Many objects in the present-day Universe, including galaxies and clusters of galaxies, have densities orders of magnitude higher than the average density of the Universe. These objects are thus in the highly nonlinear regime, where δ»1. To complete our description of structure formation in the Universe, we therefore need to go beyond perturbation growth in the linear and quasi-linear regimes, discussed in the previous chapter, and address the gravitational collapse of overdensities in the nonlinear regime.

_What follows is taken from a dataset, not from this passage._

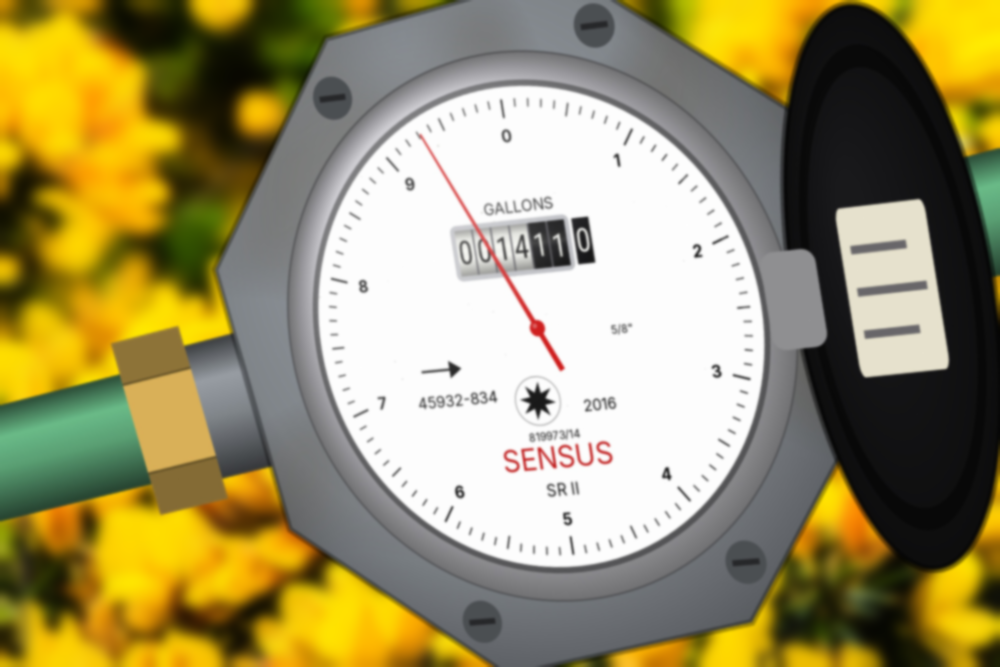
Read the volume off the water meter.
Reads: 14109.3 gal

In this chapter, we study the nonlinear gravitational collapse and dynamics of collisionless systems in which non-gravitational effects are negligible. In general, nonlinear gravitational dynamics is difficult to deal with analytically, and so in many applications computer simulations have to be used to follow the evolution in detail. However, if simple assumptions are made about the symmetry of the system, analytical models can still be constructed (§§5.1- 5.3). Although these models are not expected to give accurate descriptions of the true nonlinear problem of gravitational collapse, they provide valuable insight into the complex processes involved. In §5.4 we describe the dynamics of collisionless equilibrium systems. These dynamical models describe the end states of the nonlinear gravitational collapse of a collisionless system, and are applicable to both galaxies and dark matter halos in a steady state. As such, these models are often used to model the observed kinematics of galaxies in an attempt to constrain their masses and their orbital structures.